What is the Variance of $(1-X)/X$ and the Expectation of $(1-X)/X^{2}$?

Solution 1:

Since $$\operatorname{E}\left[\frac{1-X}{X}\right]=\sum_{i=1}^2 \frac{1-x_i}{x_i}p_i$$ $$=\frac{0.95}{0.05}\cdot 0.70+\frac{0.80}{0.20}\cdot 0.30=14.5$$ And $$\operatorname{E}\left[\left(\frac{1-X}{X}\right)^2\right]=\sum_{i=1}^2 \left(\frac{1-x_i}{x_i}\right)^2 p_i$$ $$=\left(\frac{0.95}{0.05}\right)^2\cdot 0.70+\left(\frac{0.80}{0.20}\right)^2\cdot 0.30$$ $$=361\cdot 0.70+16\cdot 0.30=257.5$$ We have $$\operatorname{Var}\left(\frac{1-X}{X}\right)=257.5-14.5^2=47.25$$ Also $$\operatorname{E}\left[\frac{1-X}{X^2}\right]=\sum_{i=1}^2 \frac{1-x_i}{(x_i)^2}p_i$$ $$=\frac{0.95}{0.05^2}\cdot 0.70+\frac{0.80}{0.20^2}\cdot 0.30=272$$ So yes, as other users already mentioned, your methods and answers are indeed correct.

#### DATASET:

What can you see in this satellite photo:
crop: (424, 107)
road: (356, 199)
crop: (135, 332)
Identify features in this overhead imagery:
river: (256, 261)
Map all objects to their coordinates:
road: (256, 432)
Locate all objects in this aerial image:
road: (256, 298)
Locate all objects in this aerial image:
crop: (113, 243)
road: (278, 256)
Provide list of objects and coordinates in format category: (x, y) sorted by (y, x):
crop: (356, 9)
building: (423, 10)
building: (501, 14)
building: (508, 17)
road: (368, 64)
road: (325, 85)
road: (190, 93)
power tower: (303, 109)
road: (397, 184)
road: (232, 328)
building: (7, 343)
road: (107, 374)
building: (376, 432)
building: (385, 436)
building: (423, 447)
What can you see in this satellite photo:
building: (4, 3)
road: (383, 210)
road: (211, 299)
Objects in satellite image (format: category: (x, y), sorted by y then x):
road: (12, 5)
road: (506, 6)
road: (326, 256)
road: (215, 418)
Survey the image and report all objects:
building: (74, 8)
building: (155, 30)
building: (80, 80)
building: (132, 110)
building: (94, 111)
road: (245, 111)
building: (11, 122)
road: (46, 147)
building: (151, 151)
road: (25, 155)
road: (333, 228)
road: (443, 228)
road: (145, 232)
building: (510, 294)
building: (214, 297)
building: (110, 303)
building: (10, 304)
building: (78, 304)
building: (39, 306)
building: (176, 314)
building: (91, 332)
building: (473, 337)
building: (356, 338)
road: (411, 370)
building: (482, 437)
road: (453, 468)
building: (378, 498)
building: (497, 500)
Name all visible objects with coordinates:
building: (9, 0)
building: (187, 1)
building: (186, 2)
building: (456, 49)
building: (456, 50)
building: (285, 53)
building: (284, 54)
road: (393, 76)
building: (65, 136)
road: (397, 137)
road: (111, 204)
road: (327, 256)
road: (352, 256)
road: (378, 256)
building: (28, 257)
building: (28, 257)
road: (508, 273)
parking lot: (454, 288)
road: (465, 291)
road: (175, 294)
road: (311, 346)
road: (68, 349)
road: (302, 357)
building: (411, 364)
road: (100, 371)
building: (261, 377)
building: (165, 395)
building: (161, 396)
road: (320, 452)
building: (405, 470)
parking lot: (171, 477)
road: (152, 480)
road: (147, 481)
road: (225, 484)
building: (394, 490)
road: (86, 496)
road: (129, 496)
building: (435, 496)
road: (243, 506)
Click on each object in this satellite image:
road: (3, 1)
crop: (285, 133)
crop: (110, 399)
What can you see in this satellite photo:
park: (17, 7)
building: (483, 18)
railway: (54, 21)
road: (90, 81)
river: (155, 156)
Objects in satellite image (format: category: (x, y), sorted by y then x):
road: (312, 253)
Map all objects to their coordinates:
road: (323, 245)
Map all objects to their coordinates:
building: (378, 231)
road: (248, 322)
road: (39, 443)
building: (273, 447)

#### TASKS FOR THIS EXERCISE:
[a] Do these statements agree with the variance solution? (i) The variance of (1-X)/X comes out to 47.25. (ii) The solution finds the asker's answers to be wrong. (iii) The expectation of (1-X)/X² is 14.5. For each one, answer yes or no and quote the deciding words.
[b] In the variance solution, change the part that opens with the words containing "What is the" and closes with "are indeed correct." so that "Expectation" becomes "Expected Value".

#### TASK SOLUTIONS:
[a]
(i) Yes: "257.5-14.5^2=47.25"
(ii) No: "your methods and answers are indeed correct"
(iii) No: "=272"

[b]
What is the Variance of $(1-X)/X$ and the Expected Value of $(1-X)/X^{2}$?

Solution 1:

Since $$\operatorname{E}\left[\frac{1-X}{X}\right]=\sum_{i=1}^2 \frac{1-x_i}{x_i}p_i$$ $$=\frac{0.95}{0.05}\cdot 0.70+\frac{0.80}{0.20}\cdot 0.30=14.5$$ And $$\operatorname{E}\left[\left(\frac{1-X}{X}\right)^2\right]=\sum_{i=1}^2 \left(\frac{1-x_i}{x_i}\right)^2 p_i$$ $$=\left(\frac{0.95}{0.05}\right)^2\cdot 0.70+\left(\frac{0.80}{0.20}\right)^2\cdot 0.30$$ $$=361\cdot 0.70+16\cdot 0.30=257.5$$ We have $$\operatorname{Var}\left(\frac{1-X}{X}\right)=257.5-14.5^2=47.25$$ Also $$\operatorname{E}\left[\frac{1-X}{X^2}\right]=\sum_{i=1}^2 \frac{1-x_i}{(x_i)^2}p_i$$ $$=\frac{0.95}{0.05^2}\cdot 0.70+\frac{0.80}{0.20^2}\cdot 0.30=272$$ So yes, as other users already mentioned, your methods and answers are indeed correct.